→ **HOW TO COMPLETE THIS TASK**: When you write out the listing, keep every character and omit the pictures.

→ **SUPPLIED INFORMATION**:
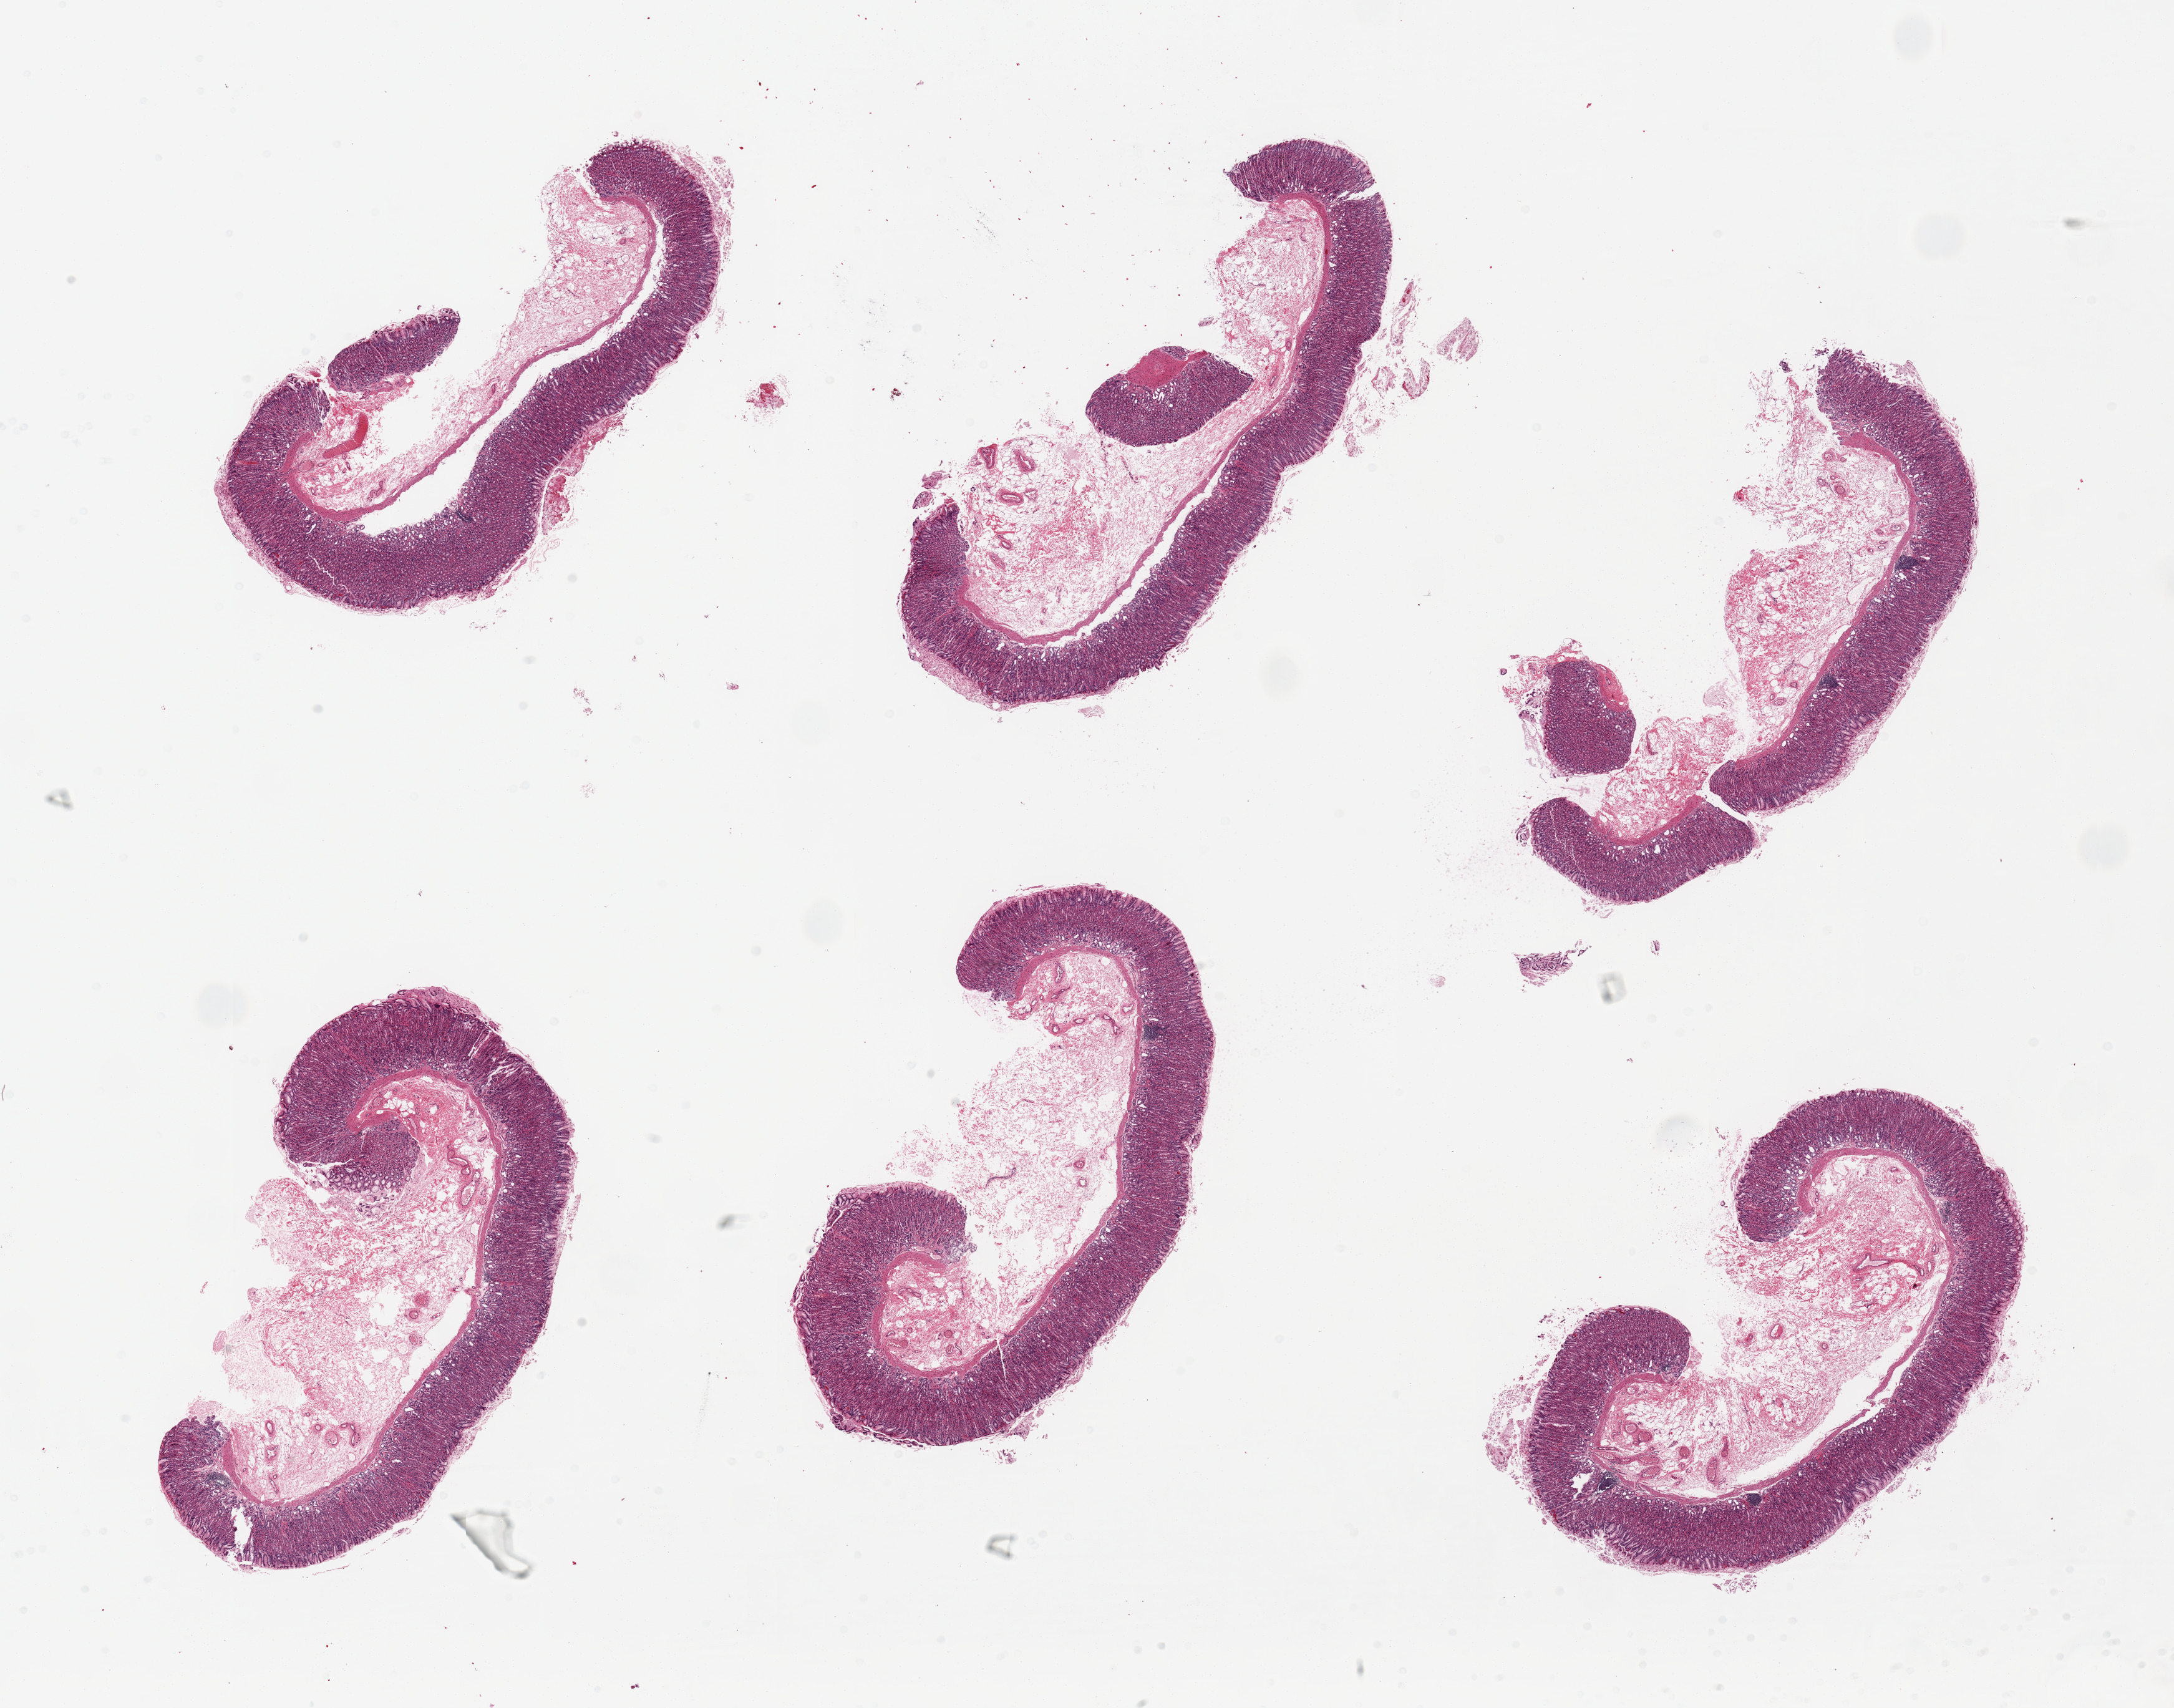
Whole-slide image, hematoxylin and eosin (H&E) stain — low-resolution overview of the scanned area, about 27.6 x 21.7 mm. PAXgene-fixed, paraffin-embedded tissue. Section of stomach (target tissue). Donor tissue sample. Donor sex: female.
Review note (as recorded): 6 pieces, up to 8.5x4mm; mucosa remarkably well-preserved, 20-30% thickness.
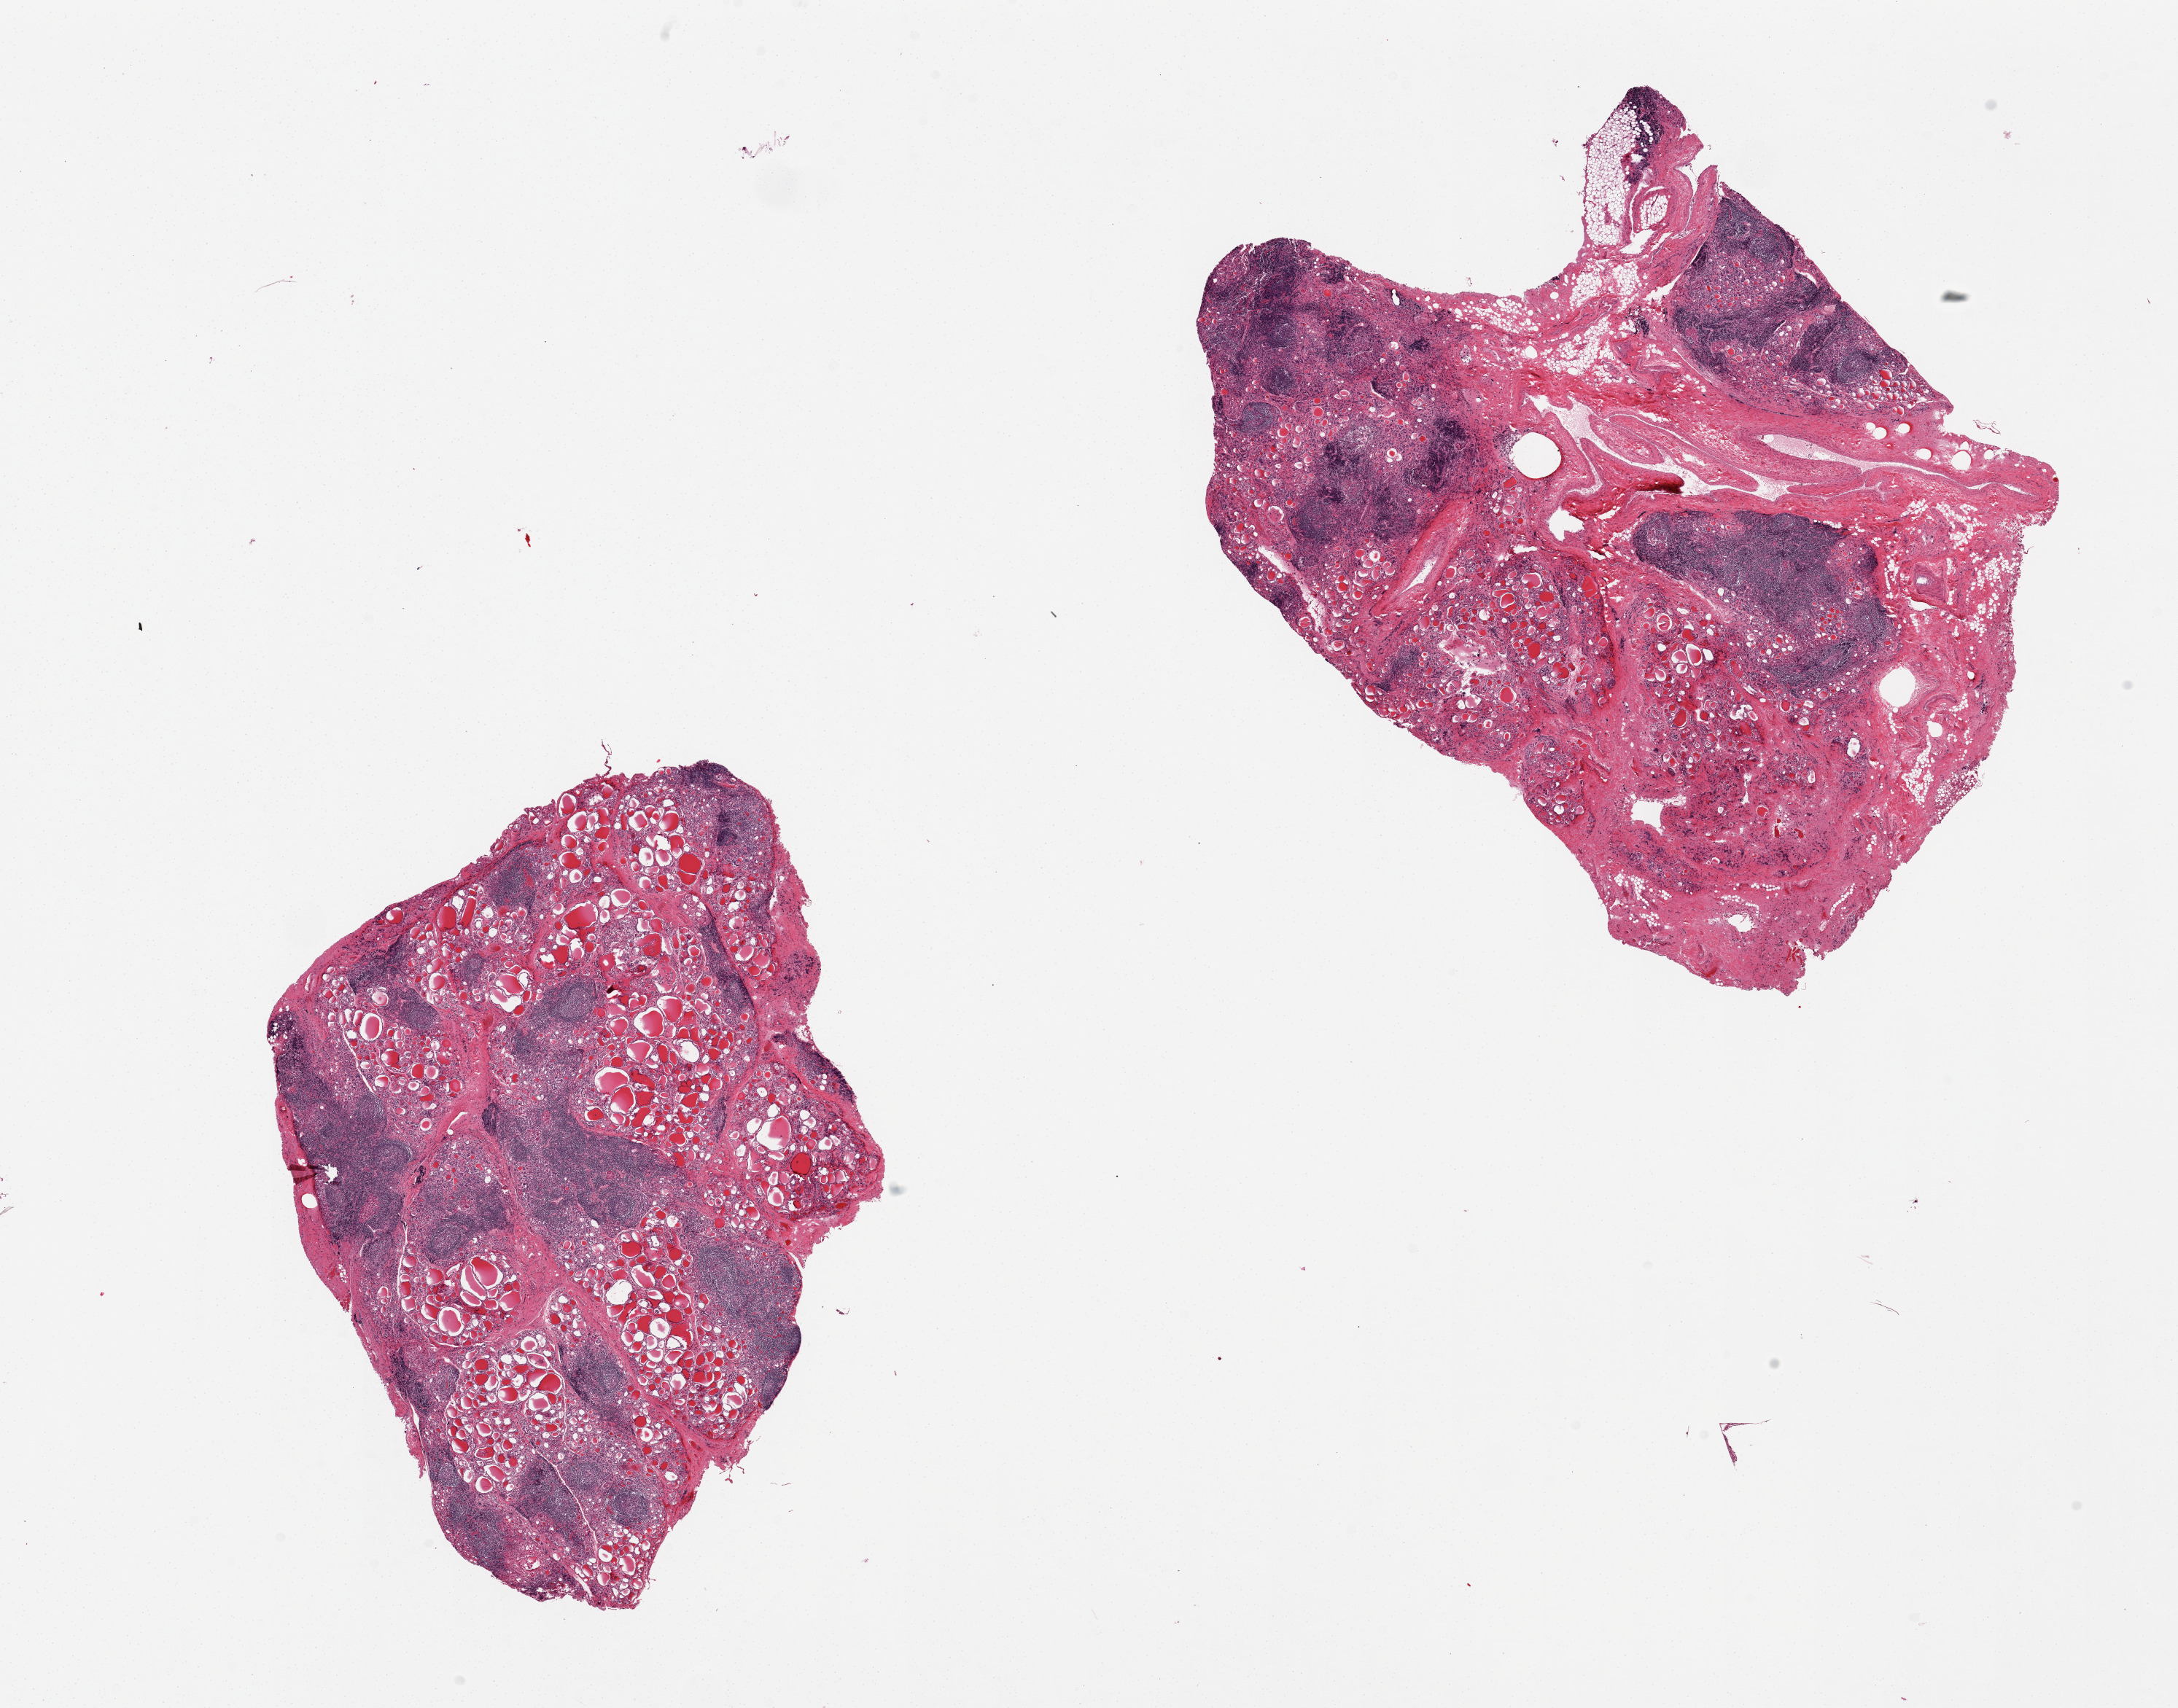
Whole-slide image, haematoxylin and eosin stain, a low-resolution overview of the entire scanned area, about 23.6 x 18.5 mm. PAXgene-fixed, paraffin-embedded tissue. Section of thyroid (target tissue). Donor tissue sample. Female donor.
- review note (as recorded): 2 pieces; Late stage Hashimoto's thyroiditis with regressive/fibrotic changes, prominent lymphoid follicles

→ **EXERCISE RESULT**:
Whole-slide image, hematoxylin and eosin (H&E) stain — low-resolution overview of the scanned area, about 27.6 x 21.7 mm. PAXgene-fixed, paraffin-embedded tissue. Section of stomach (target tissue). Donor tissue sample. Donor sex: female.
Review note (as recorded): 6 pieces, up to 8.5x4mm; mucosa remarkably well-preserved, 20-30% thickness.
Whole-slide image, haematoxylin and eosin stain, a low-resolution overview of the entire scanned area, about 23.6 x 18.5 mm. PAXgene-fixed, paraffin-embedded tissue. Section of thyroid (target tissue). Donor tissue sample. Female donor.
- review note (as recorded): 2 pieces; Late stage Hashimoto's thyroiditis with regressive/fibrotic changes, prominent lymphoid follicles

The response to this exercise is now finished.